My husband and I used to have a big get-together with his family every Christmas. After his grandmother passed away a few years ago (at the amazing age of 104!), the different branches of the family separated a bit and got into their own traditions. Christmas for us is now the two of us and our three cats. Today we’ll probably go for a walk and maybe watch a movie. I’m going to cook a chicken in the crockpot and serve it with rice and salad, and strawberry pie for dessert. It’s not a Norman Rockwell Christmas, but it’s ours, and I’m glad we have it.
Last night, we had our Christmas Eve service at the church where I work. When I first started directing the choir at First Presbyterian, six years ago, I wanted to make their Christmas Eve service look like the ones I remembered from the church I grew up in. But First Presbyterian is small and homey, where Bryn Mawr Presbyterian was the afore-mentioned cathedral-style building with a congregation that numbered somewhere around two thousand. It took me a while to realize that, in a smaller church with smaller forces at hand, I wasn’t going to be able to re-create the services I’d loved. It also took me a while to learn that simplicity and friendship can count for as much as formality and display.
But more about last night. Our new pastor delivered a homily in which she talked about how Christmas is a season of suspending disbelief. Everything from the child in the manger to the man on the sleigh seems wildly improbable, but for a little while, we let ourselves take in those so-familiar stories and delight in them. And if we can forget our skepticism about those stories, she said, maybe we can suspend our disbelief about other things. For instance, that such a thing as “peace on earth” could exist. And that we as flawed and uncertain individuals can do good and important work in the world. And that the small things matter and add up to create much bigger things than we can imagine.
I left the service thinking about light. If you’ve followed my blog, you know that 2019 was very far from being my best year; I’m sort of staggering up to the finish line, annoyed about all the time that got eaten by mental health struggles, looking forward to shutting the books on this year and hoping maybe for better things in 2020. I’ve wondered an awful lot about what I might actually have to offer, what kinds of constructive things I can do in a world that seems to need so overwhelmingly much. I’ve thought about how messed up I have felt, and still feel many times a day, and I’ve felt just tired and way out of the energetic and productive mainstream. At this time of year in particular, I know I’m definitely a far cry from those people who do have Norman Rockwell Christmases.
After the service, though, I was thinking about how, yes, maybe I can suspend disbelief for a while.
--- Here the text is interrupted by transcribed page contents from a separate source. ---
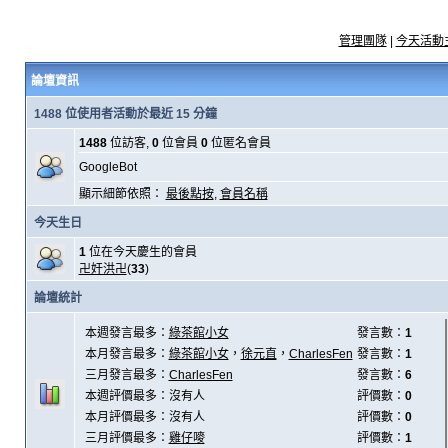
管理團隊
|
今天活動
論壇資訊
1488 位使用者活動於最近 15 分鐘
1488
位訪客,
0
位會員
0
位匿名會員
GoogleBot
顯示細節依照：
最後點按
,
會員名稱
今天生日
1
位在今天慶生的會員
卍奸洪卍
(
33
)
論壇統計
本週發言最多：
綠茶館小女
發言數：
1
本月發言最多：
綠茶館小女
，
徐元直
，
CharlesFen
發言數：
1
三月發言最多：
CharlesFen
發言數：
6
本週評價最多：沒有人
評價數：
0
本月評價最多：沒有人
評價數：
0
三月評價最多：
雞仔嘜
評價數：
1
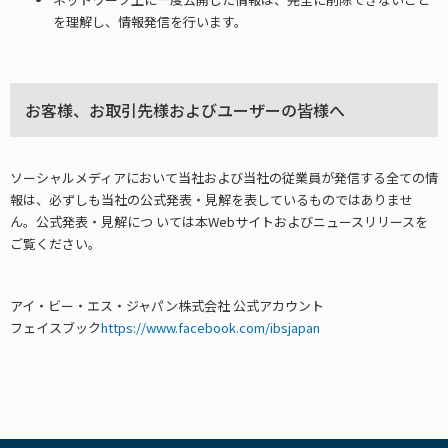
を理解し、情報発信を⾏います。
お客様、お取引先様およびユーザーの皆様へ
ソーシャルメディアにおいて当社および当社の従業員が発信する全ての情
報は、必ずしも当社の公式発表・⾒解を表しているものではありませ
ん。公式発表・⾒解につ いては本Webサイトおよびニュースリリースを
ご覧ください。
アイ・ビー・エス・ジャパン株式会社 公式アカウント
フェイスブック
https://www.facebook.com/ibsjapan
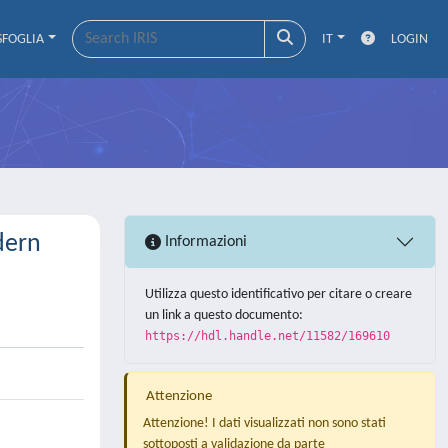
SFOGLIA
IT
LOGIN
dern
Informazioni
Utilizza questo identificativo per citare o creare
un link a questo documento:
https://hdl.handle.net/11582/169610
Attenzione
Attenzione! I dati visualizzati non sono stati
sottoposti a validazione da parte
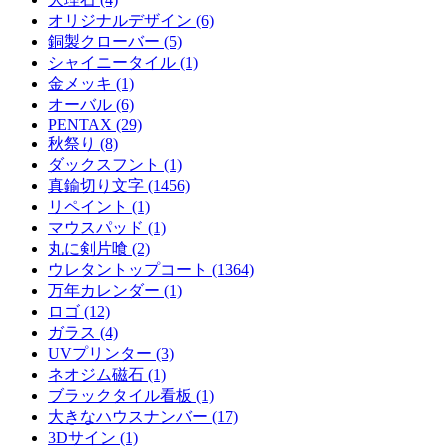
オリジナルデザイン (6)
銅製クローバー (5)
シャイニータイル (1)
金メッキ (1)
オーバル (6)
PENTAX (29)
秋祭り (8)
ダックスフント (1)
真鍮切り文字 (1456)
リペイント (1)
マウスパッド (1)
丸に剣片喰 (2)
ウレタントップコート (1364)
万年カレンダー (1)
ロゴ (12)
ガラス (4)
UVプリンター (3)
ネオジム磁石 (1)
ブラックタイル看板 (1)
大きなハウスナンバー (17)
3Dサイン (1)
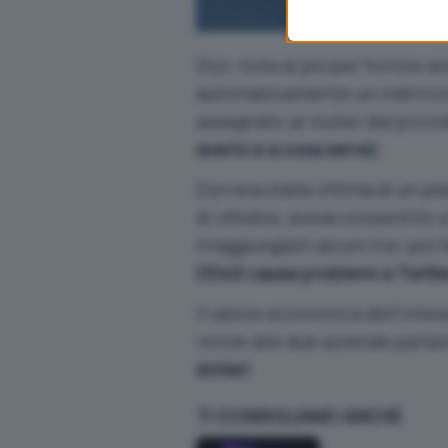
Dyn, nota ai più per fornire a
automaticamente un indirizz
assegnato al router dal provi
averlo e a cosa serve
).
Dyn era stata vittima di un 
di ottobre, aveva consentito a
irraggiungibili alcuni tra i più
DDoS causa problemi a Twitter
Il valore economica dell’intes
vicine alle due aziende parl
dollari
.
TI CONSIGLIAMO ANCHE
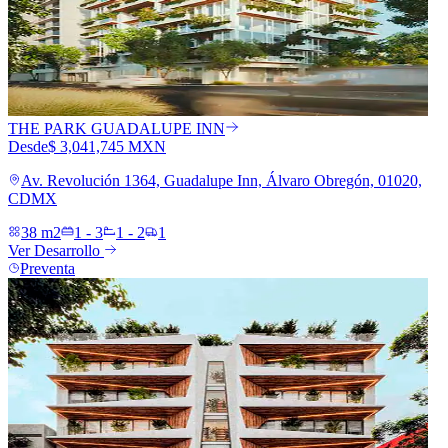
THE PARK GUADALUPE INN
Desde
$ 3,041,745 MXN
Av. Revolución 1364, Guadalupe Inn, Álvaro Obregón, 01020,
CDMX
38 m2
1 - 3
1 - 2
1
Ver Desarrollo
Preventa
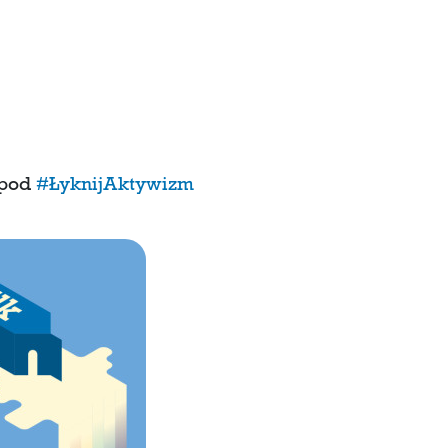
 pod
#ŁyknijAktywizm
Long enough to believe that I carry a light of my own, and I can do something with it in the world, in the days and years to come.
So whatever your Christmas Day looks like, I invite you to find the light in it, and in yourself. Know that it’s there. Honor it. If you’re like me and tend to find the flaws in what you have and who you are, try to suspend any disbelief you might have in your own power, and honor that too.
As always, thanks for reading. Wishing you a day of peace and beauty, and all good things in the year to come.